Monday 27 May 2013

Favouring The Young Avengers #5

Or yet more thoughts on the brilliant page layouts of Young Avengers

There are easily dozens of reasons to read Young Avengers. Kieron Gillen has created a big campy superhero story that is simultaneously a hugely empathetic metaphor for growing up, with all of the hurt, beauty, and drama that entails. The art team, led by Jamie McKelvie, are creating a book that is easily one of the best looking comics around: it's expressive, elaborately technical, and distinct from everything else. What I'm trying to say is that Young Avengers is great comics.

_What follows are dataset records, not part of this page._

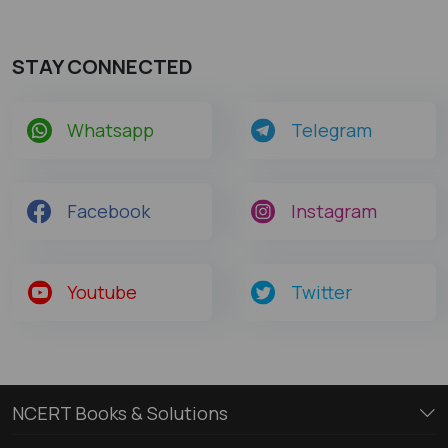
STAY CONNECTED
Whatsapp
Telegram
Facebook
Instagram
Youtube
Twitter
NCERT Books & Solutions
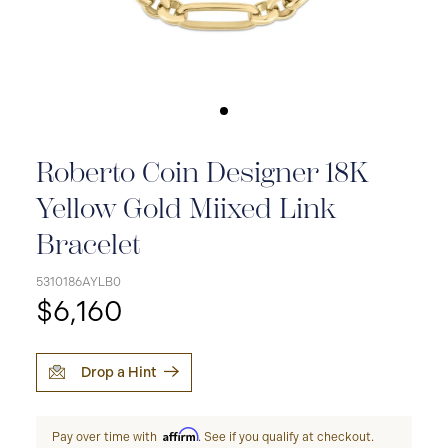
Roberto Coin Designer 18K
Yellow Gold Miixed Link
Bracelet
5310186AYLB0
$6,160
Drop a Hint
Affirm
Pay over time with
. See if you qualify at checkout.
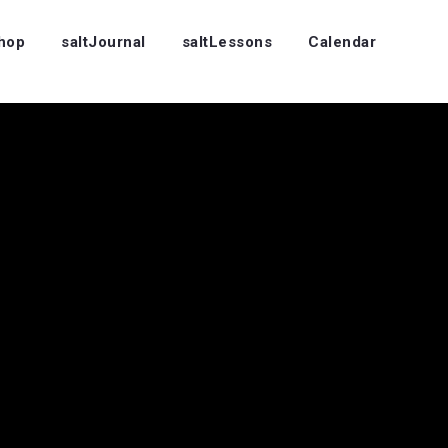
Shop
saltJournal
saltLessons
Calendar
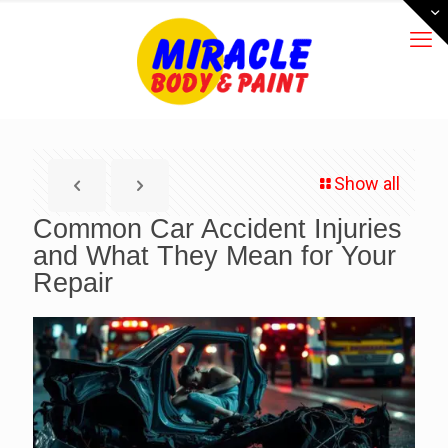
Show all
Common Car Accident Injuries
and What They Mean for Your
Repair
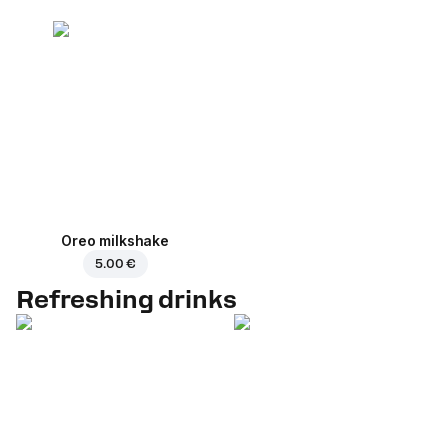
Oreo milkshake
5.00 €
Refreshing drinks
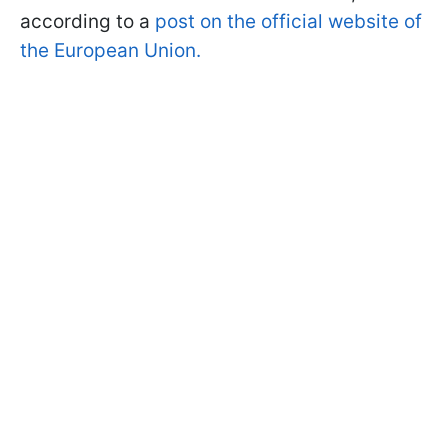
according to a
post on the official website of
the European Union.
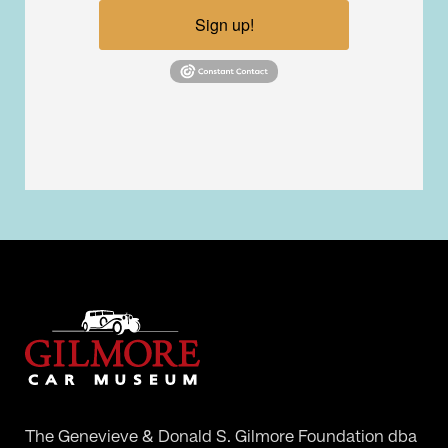
Sign up!
The Genevieve & Donald S. Gilmore Foundation dba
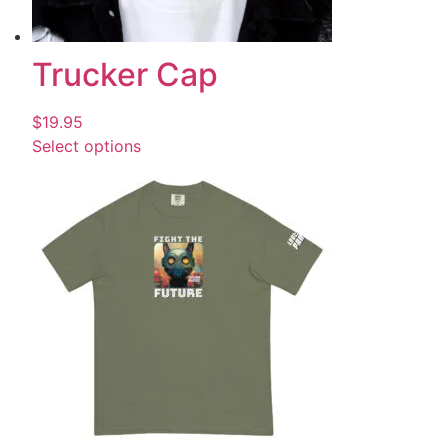
Trucker Cap
$
19.95
Select options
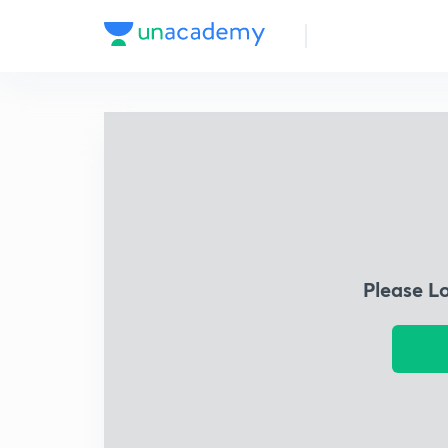
Please L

But for all that, I think I can pinpoint my favourite thing about Young Avengers, which is the crazy, experimental layouts that function as the focal points of every issue.

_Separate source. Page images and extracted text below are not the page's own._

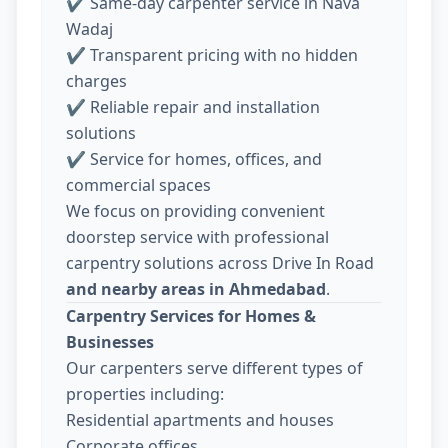
✔ Same-day carpenter service in Nava
Wadaj
✔ Transparent pricing with no hidden
charges
✔ Reliable repair and installation
solutions
✔ Service for homes, offices, and
commercial spaces
We focus on providing convenient
doorstep service with professional
carpentry solutions across Drive In Road
and nearby areas in Ahmedabad
.
Carpentry Services for Homes &
Businesses
Our carpenters serve different types of
properties including:
Residential apartments and houses
Corporate offices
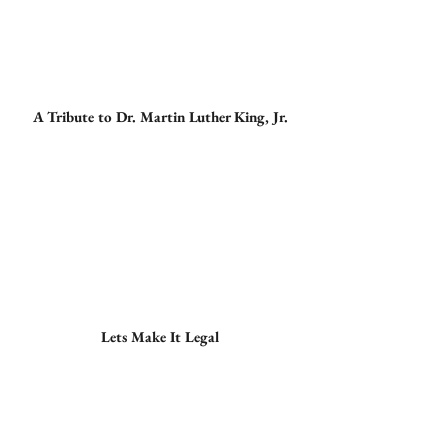
A Tribute to Dr. Martin Luther King, Jr.
Lets Make It Legal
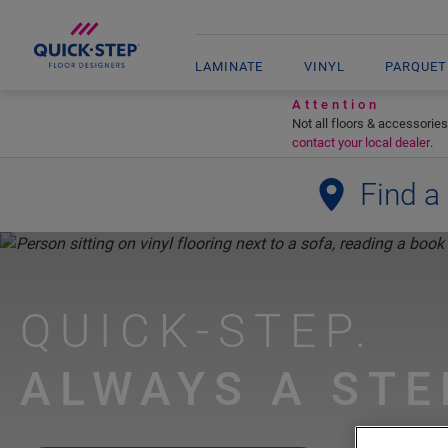
LAMINATE
VINYL
PARQUET
Attention
Not all floors & accessories
contact your local dealer
.
Find a
QUICK-STEP.
ALWAYS A STE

Now, part of this love comes from the fact that these are very pretty and interesting to look at from a purely aesthetic perspective. But what really elevates them is that they are also, from a story standpoint, so much more...

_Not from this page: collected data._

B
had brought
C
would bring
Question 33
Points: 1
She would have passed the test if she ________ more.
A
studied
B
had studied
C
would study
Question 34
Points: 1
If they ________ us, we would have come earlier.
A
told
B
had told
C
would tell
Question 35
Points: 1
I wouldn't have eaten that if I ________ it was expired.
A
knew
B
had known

Note: there will be moderate *SPOILERS* in beyond this point. Procede at your own risk.


This is the layout from Young Avengers #5. From a purely plot perspective it shows Loki's magic powering up the other Young Avengers so that they can defeat the alien-parasite-parent-things that are the story's current antagonist/s. From a purely-a-mechanism-to-tell-the-story perspective, this layout is brilliant: it seamlessly manages to convey six separate plot threads occurring simultaneously in an interesting and perfectly understandable manner. It's the kind of thing that could only really work in comics, and is just... well, great.

But like all of the focal point layouts in Young Avengers, I think this one from issue 5 manages to make a statement about the characters of the comic. In this case, the layout suggests a whole series of things about Loki. For instance the layout has a web shape to it with a pensive/concentrating Loki in the centre with the other Young Avengers active in the webbing. This immediately puts Loki into comparison with a spider, incidentally an animal totemic of a trickster god, and the events surrounding him as the results of his plotting, his spiderweb. On the one hand that makes the web a trap for the parasite/aliens, that they have been caught and dispatched as a result of his constructed spell. But also, given Loki's nefarious nature and role in weaving together the Young Avengers in the first place, the web reflects how Loki has ensnared the Young Avengers in the plot he has spun. And speaking of his nefarious nature, a spider is a brilliant metaphor for what Loki is, a creature useful for his ability to eliminate parasites, but also dangerous and poisonous to be around. (Actually, the fact Loki is sitting in a pentagram, a symbol used to contain evil, is also rather emblematic of the fact that he is a semi-tame danger to the Young Avengers.) There are just layers and layers of additional meaning to this composition.

Which, all-in-all, is why it's my favourite part of Young Avengers #5.